• GOAL OF THE EXERCISE: Count the lines in the listing below that contain the string "jurídico", treating uppercase and lowercase letters as distinct. Reply with the number alone.

• DATA SUPPLIED:
..........
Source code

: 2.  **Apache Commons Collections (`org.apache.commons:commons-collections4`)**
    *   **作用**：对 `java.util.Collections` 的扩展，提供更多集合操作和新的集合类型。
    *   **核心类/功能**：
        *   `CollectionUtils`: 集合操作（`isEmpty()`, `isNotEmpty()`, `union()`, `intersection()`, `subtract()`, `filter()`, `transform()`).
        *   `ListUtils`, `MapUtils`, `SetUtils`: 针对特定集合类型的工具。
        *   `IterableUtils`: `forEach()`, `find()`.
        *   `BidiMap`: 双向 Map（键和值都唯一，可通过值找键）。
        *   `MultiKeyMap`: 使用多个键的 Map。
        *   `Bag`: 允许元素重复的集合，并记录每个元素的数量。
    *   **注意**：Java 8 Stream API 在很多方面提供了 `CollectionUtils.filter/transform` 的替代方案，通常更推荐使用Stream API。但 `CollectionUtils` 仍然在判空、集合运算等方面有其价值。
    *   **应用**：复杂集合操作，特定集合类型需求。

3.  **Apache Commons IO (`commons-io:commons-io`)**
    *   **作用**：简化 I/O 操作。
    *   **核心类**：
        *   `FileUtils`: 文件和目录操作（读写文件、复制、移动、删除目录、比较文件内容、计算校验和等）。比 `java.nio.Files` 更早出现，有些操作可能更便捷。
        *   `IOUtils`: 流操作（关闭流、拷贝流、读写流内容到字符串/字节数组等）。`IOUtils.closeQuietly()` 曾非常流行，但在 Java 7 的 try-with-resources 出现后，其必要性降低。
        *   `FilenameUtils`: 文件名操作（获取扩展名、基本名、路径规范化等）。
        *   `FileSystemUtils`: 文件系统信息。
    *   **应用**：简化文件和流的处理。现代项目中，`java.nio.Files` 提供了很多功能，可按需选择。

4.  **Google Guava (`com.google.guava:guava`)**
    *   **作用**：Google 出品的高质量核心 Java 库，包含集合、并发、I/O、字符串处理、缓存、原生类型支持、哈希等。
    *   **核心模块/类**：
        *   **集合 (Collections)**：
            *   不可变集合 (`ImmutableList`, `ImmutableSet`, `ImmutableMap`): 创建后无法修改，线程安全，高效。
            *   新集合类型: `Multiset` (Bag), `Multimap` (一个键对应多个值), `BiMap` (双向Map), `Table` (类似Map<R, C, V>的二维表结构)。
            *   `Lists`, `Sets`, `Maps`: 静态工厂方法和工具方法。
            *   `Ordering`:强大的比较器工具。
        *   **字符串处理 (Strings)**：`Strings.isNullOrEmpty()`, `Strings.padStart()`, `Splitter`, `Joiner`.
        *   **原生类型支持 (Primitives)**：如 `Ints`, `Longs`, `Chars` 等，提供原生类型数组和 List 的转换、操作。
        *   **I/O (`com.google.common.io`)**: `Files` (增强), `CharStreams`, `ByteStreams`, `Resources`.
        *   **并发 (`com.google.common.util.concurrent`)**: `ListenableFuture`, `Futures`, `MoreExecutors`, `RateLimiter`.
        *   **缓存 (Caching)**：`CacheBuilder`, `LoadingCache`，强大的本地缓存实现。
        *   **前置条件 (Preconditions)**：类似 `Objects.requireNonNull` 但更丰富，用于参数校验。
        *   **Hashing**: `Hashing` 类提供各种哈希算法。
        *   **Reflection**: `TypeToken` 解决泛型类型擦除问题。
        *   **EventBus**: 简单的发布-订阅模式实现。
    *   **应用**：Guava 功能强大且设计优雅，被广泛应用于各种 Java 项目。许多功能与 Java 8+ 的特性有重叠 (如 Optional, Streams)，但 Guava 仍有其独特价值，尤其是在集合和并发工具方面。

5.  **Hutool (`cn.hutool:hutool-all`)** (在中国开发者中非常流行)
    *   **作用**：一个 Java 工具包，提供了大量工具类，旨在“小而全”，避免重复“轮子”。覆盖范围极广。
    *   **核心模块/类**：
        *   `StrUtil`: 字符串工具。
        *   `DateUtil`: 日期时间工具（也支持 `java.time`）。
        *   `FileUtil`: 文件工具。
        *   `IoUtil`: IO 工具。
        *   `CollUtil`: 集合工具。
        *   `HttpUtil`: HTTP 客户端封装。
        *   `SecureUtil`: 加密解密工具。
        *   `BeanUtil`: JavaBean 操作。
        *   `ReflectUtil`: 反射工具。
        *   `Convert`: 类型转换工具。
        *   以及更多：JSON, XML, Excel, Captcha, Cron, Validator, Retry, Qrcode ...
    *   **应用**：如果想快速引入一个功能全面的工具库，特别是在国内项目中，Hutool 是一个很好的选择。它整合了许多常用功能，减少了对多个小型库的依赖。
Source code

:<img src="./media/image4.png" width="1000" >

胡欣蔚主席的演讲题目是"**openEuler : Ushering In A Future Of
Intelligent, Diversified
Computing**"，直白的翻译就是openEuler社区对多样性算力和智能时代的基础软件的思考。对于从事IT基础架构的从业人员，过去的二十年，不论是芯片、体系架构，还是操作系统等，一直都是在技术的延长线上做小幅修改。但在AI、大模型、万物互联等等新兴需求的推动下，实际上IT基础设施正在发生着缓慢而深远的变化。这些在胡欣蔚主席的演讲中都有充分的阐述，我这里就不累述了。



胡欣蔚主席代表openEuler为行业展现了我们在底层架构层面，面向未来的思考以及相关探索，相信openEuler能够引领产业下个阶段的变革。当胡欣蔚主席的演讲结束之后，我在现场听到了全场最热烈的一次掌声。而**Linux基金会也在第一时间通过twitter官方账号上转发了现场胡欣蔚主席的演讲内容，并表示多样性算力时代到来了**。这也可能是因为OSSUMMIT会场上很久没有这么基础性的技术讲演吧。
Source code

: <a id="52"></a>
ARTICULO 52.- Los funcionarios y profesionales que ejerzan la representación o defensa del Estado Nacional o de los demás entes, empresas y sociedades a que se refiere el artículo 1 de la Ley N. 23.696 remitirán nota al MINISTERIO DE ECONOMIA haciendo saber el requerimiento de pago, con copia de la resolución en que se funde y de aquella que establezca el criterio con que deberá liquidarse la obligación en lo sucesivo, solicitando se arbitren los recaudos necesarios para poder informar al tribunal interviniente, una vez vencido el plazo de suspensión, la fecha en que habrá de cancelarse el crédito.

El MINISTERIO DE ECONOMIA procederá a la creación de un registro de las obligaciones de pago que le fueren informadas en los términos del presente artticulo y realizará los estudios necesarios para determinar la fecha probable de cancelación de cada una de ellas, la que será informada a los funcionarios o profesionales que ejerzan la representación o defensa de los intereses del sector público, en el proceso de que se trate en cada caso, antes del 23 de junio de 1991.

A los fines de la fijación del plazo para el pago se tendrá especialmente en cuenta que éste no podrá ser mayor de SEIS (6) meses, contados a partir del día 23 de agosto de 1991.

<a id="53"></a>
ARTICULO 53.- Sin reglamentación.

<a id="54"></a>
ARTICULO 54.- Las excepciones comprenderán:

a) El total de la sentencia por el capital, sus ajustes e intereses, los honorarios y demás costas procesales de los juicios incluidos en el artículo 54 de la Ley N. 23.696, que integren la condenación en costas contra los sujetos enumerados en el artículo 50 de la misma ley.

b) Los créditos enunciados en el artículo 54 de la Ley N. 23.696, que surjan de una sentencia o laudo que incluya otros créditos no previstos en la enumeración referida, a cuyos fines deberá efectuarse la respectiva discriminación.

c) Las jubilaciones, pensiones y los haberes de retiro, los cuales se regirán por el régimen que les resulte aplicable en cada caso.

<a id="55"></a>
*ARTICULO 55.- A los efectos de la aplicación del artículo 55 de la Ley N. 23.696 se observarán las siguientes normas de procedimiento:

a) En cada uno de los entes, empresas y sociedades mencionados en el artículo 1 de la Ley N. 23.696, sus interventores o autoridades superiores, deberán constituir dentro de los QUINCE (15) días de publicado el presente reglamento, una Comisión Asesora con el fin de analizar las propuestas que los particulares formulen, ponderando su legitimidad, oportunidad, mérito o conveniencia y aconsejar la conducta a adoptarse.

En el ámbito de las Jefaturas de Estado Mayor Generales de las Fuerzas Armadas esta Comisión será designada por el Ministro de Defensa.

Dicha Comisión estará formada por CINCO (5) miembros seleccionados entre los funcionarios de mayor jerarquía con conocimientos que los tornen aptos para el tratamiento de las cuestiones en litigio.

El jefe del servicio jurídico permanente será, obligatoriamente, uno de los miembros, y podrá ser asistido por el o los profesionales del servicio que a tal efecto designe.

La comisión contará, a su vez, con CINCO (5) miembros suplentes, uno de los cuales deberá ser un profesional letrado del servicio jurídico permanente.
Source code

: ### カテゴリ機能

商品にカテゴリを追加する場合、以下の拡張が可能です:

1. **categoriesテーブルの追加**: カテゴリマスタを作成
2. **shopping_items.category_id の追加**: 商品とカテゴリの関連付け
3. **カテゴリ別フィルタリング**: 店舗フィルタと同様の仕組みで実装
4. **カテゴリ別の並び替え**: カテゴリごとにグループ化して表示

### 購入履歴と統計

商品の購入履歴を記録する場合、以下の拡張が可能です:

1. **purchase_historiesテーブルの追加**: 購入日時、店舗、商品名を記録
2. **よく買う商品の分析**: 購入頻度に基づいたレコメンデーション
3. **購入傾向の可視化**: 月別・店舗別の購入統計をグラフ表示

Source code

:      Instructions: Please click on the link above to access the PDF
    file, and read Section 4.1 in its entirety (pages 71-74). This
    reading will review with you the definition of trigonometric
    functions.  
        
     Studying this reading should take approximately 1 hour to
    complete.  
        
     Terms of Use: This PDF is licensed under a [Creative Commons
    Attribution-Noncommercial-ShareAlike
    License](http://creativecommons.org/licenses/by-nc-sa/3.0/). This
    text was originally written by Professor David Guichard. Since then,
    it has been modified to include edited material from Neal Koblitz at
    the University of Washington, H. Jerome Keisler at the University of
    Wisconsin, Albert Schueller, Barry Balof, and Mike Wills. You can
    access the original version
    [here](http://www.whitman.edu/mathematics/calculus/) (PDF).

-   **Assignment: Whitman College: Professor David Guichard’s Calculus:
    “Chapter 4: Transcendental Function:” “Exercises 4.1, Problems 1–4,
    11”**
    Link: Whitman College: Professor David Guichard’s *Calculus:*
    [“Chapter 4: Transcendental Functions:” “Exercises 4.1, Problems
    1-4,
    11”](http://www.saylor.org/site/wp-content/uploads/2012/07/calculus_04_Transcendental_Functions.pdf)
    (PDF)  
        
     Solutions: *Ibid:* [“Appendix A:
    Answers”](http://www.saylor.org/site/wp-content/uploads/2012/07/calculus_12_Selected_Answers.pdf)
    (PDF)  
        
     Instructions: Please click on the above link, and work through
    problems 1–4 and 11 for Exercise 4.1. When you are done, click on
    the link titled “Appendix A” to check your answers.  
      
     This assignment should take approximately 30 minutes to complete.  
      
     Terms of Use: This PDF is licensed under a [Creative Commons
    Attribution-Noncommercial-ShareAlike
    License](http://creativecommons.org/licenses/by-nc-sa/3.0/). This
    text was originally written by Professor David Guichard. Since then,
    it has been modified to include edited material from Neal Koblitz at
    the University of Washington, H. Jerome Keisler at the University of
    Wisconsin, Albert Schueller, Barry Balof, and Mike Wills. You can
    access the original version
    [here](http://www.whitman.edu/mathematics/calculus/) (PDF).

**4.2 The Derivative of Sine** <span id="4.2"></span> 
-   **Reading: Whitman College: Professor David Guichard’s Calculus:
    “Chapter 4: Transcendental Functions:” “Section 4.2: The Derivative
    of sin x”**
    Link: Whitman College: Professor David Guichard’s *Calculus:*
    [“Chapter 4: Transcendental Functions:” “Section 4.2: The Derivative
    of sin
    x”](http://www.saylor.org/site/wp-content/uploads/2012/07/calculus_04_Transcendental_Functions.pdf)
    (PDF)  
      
..........
• RESPONSE: 2